Comments : Occurram Et Obviam Ibo

  • 9 years ago

    by Maple Tree

    Beyond powerful!!!

  • 9 years ago

    by Darren

    Holy shyster

    someone nominate this please

    just for the title

    (I have used up my noms)

    Jean, you are demonic when it comes to writing powerful poetry.

    awesome

  • 9 years ago

    by Maple Tree

    I got it nominated Darren :-)

  • 9 years ago

    by Larry Chamberlin

    Seems both a paean to Caius and the expression of inmost feelings. The metaphor of warrior propels the reader majestically, heroically, through the promise of battle, the inevitability of injury.

    Yet, you claim these injuries as your own ("Scar upon scar, each self-inflicted / as I am the sovereign of myself"). With such an insight you embrace your hurts as part of your payment for the path you choose.

    You also challenge the vagaries of providence ("Death, I promise I will meet you, / but not until I prove that even Gods / can be blind in their judgments"). Understanding that fairness and justice have no guarantees makes taking up the challenge an even greater undertaking.

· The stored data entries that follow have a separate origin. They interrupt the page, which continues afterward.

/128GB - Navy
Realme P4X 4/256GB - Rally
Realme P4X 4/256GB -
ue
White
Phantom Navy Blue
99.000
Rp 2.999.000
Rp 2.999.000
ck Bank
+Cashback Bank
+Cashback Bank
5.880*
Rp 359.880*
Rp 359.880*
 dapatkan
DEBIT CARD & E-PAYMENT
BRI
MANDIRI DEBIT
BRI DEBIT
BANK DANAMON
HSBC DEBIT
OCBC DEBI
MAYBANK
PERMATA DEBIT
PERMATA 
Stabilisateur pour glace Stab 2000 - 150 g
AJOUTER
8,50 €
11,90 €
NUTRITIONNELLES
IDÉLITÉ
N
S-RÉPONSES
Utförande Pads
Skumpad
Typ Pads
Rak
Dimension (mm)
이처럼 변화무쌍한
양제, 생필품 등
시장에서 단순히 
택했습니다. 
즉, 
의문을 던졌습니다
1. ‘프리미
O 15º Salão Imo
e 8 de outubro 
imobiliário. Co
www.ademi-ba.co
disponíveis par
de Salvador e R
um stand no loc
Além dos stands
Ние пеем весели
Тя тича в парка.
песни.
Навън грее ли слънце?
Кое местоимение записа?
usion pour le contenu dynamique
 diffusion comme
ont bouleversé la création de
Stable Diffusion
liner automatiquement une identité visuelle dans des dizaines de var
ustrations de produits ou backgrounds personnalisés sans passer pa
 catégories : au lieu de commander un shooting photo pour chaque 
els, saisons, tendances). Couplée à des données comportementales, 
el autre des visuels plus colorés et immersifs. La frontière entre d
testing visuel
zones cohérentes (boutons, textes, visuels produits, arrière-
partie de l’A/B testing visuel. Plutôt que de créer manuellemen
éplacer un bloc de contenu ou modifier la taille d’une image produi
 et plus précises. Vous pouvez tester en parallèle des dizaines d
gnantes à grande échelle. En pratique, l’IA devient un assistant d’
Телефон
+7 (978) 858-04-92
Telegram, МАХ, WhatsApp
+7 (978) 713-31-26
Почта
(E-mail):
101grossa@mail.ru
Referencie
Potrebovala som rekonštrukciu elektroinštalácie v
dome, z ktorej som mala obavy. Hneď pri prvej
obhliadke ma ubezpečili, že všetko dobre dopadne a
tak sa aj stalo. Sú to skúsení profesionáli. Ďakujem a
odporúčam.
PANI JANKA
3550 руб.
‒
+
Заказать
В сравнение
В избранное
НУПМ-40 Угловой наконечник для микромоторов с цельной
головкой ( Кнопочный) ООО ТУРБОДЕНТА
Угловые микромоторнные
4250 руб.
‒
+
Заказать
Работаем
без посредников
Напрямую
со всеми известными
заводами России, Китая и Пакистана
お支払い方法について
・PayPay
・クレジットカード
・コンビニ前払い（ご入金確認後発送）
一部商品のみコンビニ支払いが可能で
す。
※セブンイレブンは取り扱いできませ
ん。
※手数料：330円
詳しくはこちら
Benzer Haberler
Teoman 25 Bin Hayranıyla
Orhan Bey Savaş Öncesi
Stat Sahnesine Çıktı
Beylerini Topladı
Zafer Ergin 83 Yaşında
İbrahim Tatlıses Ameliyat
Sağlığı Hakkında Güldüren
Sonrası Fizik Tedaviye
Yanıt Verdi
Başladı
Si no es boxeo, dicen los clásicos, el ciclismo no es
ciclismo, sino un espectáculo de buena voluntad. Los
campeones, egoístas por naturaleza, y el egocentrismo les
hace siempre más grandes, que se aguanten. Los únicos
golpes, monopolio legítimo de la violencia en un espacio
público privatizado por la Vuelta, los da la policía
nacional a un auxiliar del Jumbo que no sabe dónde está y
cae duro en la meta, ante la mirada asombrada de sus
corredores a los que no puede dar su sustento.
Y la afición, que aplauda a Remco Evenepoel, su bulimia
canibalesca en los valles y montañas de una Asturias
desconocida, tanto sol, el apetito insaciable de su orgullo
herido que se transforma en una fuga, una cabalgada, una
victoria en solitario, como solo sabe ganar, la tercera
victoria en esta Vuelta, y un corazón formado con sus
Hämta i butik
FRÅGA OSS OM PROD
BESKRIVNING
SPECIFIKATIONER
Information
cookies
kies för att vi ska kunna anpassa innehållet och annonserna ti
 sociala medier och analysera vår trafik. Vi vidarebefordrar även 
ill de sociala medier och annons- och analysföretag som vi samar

    Yet, there is a certain naivety here: "To reject nothingness and yearn, / through despair and dread: / This time truly, I swear, / that I will face it, / and endure it all." You are in some manner tilting at windmills, but in just an heroic style as Quixote himself. Rejecting nothingness, denying nihilism is an ironic position to take, given the connection this title has to Final Fantasy XIII and Caius. On the other hand, it makes perfect sense, for in destroying the paradoxes the world is saved from nothingness.

    • 7 years ago

      by Kakera

      My reply to your comment is over a year late, but I must say that I'm surprised that ANYONE made the connection as perfectly as you did. Indeed, it is everything you have written in your comment, and was intended to be that. People underestimate the narrative prowess video-games can have, and the tragedy of Caius in the way he was written is something that I carry with me. This poem is a paean to him - but it's also a naive wishful thinking of what I want to be. The connection to myself comes from many aspects of it, but the biggest part is me struggling to deny nihilism itself. It was a fun write overall.